YOUR INSTRUCTIONS -> Track down every line below that holds "hands" and copy it.

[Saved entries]
◇ ◇ ◇ ◇ ◇

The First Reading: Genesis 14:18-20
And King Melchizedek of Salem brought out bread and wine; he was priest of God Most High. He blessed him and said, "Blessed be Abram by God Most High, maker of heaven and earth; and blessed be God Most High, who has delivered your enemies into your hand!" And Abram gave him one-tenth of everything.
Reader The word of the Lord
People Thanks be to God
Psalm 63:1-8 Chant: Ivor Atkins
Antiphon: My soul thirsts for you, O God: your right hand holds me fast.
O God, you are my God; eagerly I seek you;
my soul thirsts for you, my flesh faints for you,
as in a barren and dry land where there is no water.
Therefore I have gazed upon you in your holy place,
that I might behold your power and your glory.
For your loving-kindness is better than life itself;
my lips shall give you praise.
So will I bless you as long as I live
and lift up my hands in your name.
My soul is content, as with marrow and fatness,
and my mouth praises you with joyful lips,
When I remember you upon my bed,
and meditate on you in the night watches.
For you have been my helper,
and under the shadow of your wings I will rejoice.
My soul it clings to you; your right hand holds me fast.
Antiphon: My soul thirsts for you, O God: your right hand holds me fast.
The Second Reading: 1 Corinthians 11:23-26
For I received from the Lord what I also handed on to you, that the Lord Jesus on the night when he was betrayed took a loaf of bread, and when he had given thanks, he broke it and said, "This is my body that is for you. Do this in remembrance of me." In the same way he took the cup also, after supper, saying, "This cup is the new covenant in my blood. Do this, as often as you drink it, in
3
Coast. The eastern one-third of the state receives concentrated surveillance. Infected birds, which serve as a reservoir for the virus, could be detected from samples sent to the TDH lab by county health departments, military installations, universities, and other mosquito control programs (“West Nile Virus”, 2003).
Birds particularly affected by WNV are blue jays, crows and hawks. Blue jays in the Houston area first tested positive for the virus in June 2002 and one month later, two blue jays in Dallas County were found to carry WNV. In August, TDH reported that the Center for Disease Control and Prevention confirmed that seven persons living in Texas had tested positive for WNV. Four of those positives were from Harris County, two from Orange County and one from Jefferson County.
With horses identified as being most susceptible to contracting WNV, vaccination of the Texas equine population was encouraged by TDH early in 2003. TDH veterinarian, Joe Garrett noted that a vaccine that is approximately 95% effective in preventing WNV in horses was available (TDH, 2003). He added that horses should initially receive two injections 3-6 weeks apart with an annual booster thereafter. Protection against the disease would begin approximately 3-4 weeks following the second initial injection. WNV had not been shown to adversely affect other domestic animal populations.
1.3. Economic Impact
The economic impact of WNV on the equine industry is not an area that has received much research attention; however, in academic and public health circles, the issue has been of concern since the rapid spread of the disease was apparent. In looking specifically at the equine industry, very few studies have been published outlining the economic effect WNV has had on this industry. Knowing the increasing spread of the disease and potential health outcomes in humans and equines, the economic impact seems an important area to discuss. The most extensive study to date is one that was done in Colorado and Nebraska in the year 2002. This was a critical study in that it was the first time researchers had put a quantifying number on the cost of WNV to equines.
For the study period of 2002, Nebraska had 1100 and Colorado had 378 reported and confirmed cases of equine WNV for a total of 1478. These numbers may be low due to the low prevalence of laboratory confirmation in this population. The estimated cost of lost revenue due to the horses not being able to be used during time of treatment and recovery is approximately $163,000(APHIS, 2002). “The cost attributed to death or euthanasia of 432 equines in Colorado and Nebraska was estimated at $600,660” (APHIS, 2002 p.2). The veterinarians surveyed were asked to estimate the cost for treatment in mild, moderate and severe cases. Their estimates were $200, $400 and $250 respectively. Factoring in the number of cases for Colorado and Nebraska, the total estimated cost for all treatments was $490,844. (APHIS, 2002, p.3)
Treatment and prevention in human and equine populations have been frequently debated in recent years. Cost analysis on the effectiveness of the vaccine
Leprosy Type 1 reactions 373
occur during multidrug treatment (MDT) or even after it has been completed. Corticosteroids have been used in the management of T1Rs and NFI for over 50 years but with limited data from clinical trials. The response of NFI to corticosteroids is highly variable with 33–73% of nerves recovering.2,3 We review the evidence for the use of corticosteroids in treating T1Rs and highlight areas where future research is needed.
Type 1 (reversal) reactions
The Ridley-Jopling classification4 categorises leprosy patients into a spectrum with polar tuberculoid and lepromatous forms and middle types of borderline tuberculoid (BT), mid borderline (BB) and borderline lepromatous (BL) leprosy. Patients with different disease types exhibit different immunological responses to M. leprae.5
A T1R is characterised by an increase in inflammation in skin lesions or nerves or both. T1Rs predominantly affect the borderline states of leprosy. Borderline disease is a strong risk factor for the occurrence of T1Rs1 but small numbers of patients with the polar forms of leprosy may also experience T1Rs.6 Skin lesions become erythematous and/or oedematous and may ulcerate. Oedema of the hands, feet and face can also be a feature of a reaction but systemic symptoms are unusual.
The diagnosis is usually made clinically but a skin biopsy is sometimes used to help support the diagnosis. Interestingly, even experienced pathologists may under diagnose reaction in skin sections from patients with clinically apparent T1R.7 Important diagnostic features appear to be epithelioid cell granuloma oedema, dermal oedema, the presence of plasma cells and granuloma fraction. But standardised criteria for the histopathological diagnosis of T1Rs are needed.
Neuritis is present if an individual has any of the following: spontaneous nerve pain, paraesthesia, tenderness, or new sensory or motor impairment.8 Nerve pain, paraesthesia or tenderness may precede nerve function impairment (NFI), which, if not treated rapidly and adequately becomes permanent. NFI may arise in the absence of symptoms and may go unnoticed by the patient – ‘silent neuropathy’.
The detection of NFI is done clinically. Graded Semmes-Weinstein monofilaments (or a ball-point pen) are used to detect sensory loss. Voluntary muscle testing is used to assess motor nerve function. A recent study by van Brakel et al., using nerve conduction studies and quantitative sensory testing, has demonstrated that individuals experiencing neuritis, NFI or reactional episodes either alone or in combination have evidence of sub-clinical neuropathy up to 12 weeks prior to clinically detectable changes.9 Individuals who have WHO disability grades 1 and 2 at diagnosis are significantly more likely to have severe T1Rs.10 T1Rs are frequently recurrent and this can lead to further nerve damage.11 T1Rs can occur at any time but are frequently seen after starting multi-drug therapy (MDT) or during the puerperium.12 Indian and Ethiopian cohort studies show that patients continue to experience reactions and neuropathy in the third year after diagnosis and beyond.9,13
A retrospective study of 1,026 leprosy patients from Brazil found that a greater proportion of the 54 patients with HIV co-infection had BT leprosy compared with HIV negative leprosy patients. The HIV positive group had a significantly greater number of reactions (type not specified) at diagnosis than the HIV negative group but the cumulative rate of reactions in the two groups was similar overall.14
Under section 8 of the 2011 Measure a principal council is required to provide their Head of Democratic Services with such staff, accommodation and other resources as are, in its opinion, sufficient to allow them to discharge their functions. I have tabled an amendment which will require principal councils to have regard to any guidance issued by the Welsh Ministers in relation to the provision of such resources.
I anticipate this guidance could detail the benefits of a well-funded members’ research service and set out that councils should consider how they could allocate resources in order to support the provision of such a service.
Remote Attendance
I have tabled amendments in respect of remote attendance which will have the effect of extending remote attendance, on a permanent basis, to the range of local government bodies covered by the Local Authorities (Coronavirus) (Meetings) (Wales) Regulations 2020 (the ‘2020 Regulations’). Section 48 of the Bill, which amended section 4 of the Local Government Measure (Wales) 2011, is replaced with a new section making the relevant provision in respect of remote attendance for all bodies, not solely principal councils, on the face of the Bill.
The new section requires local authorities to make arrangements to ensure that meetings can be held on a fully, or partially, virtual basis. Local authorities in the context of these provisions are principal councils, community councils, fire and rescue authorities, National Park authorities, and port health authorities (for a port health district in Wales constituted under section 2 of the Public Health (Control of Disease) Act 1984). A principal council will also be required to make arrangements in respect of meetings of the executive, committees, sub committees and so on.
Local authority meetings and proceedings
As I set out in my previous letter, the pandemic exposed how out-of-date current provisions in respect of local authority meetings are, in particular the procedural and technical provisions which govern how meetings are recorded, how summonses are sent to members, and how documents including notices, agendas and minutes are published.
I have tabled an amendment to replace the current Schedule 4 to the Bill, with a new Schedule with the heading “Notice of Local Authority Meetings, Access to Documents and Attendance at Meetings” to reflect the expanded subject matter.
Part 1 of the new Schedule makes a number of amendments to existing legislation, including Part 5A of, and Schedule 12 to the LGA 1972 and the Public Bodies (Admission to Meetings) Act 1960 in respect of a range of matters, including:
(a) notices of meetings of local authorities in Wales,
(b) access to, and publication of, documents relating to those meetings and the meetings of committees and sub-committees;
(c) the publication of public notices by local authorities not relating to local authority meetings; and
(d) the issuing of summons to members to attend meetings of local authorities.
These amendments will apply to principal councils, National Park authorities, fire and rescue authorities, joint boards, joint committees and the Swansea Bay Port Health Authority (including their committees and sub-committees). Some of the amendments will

◇ ◇ ◇ ◇ ◇

TASK ANSWER ->
and lift up my hands in your name.
A T1R is characterised by an increase in inflammation in skin lesions or nerves or both. T1Rs predominantly affect the borderline states of leprosy. Borderline disease is a strong risk factor for the occurrence of T1Rs1 but small numbers of patients with the polar forms of leprosy may also experience T1Rs.6 Skin lesions become erythematous and/or oedematous and may ulcerate. Oedema of the hands, feet and face can also be a feature of a reaction but systemic symptoms are unusual.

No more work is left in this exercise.